Material to process ▸
######

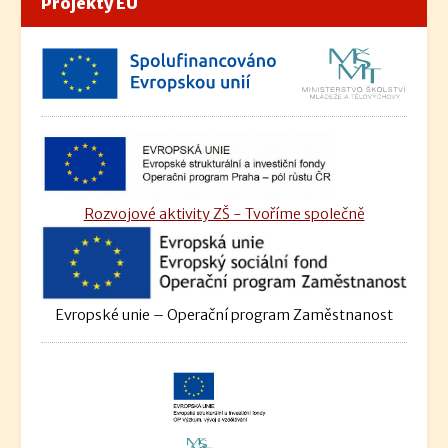
Projekty EU
Rozvojové aktivity ZŠ - Tvoříme společně
Evropské unie – Operační program Zaměstnanost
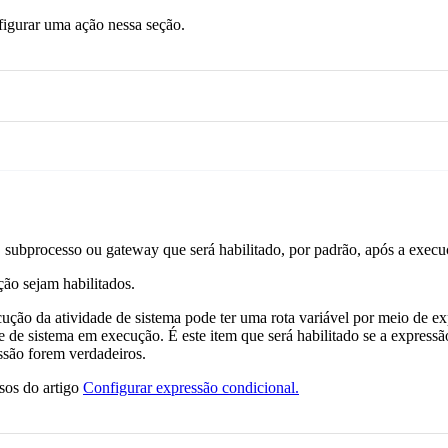
igurar uma ação nessa seção.
, subprocesso ou gateway que será habilitado, por padrão, após a execu
ção sejam habilitados.
cução da atividade de sistema pode ter uma rota variável por meio de 
ade de sistema em execução. É este item que será habilitado se a expres
essão forem verdadeiros.
ssos do artigo
Configurar expressão condicional.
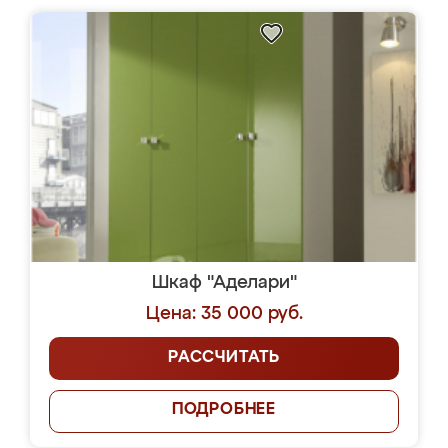
Шкаф "Аделари"
Цена: 35 000 руб.
РАССЧИТАТЬ
ПОДРОБНЕЕ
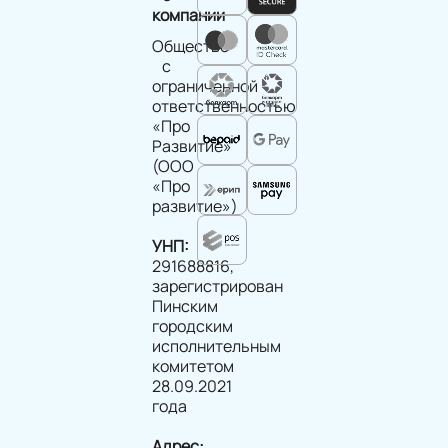
компании
Общество
с
ограниченной
ответственностью
«Про
Развитие»
(ООО
«Про
развитие»)
УНП:
291688816,
зарегистрирован
Пинским
городским
исполнительным
комитетом
28.09.2021
года
Адрес:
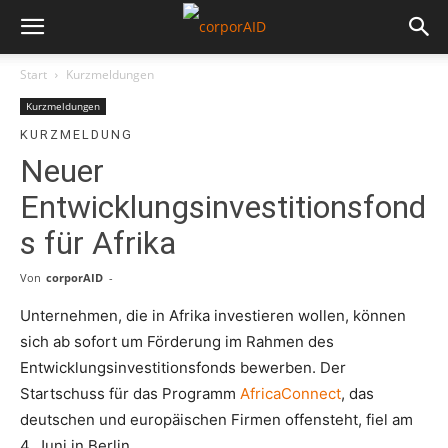
Start
Kurzmeldungen
Kurzmeldungen
KURZMELDUNG
Neuer
Entwicklungsinvestitionsfond
s für Afrika
Von
corporAID
-
Unternehmen, die in Afrika investieren wollen, können
sich ab sofort um Förderung im Rahmen des
Entwicklungsinvestitionsfonds bewerben. Der
Startschuss für das Programm
AfricaConnect
, das
deutschen und europäischen Firmen offensteht, fiel am
4. Juni in Berlin.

######

Assigned task ▸
Restating the data word for word is the task, and pictures are to be omitted.

Solution to this exercise ▸
Projekty EU
Rozvojové aktivity ZŠ - Tvoříme společně
Evropské unie – Operační program Zaměstnanost
igurar uma ação nessa seção.
, subprocesso ou gateway que será habilitado, por padrão, após a execu
ção sejam habilitados.
cução da atividade de sistema pode ter uma rota variável por meio de 
ade de sistema em execução. É este item que será habilitado se a expres
essão forem verdadeiros.
ssos do artigo
Configurar expressão condicional.
Шкаф "Аделари"
Цена: 35 000 руб.
РАССЧИТАТЬ
ПОДРОБНЕЕ
компании
Общество
с
ограниченной
ответственностью
«Про
Развитие»
(ООО
«Про
развитие»)
УНП:
291688816,
зарегистрирован
Пинским
городским
исполнительным
комитетом
28.09.2021
года
Адрес:
Start
Kurzmeldungen
Kurzmeldungen
KURZMELDUNG
Neuer
Entwicklungsinvestitionsfond
s für Afrika
Von
corporAID
-
Unternehmen, die in Afrika investieren wollen, können
sich ab sofort um Förderung im Rahmen des
Entwicklungsinvestitionsfonds bewerben. Der
Startschuss für das Programm
AfricaConnect
, das
deutschen und europäischen Firmen offensteht, fiel am
4. Juni in Berlin.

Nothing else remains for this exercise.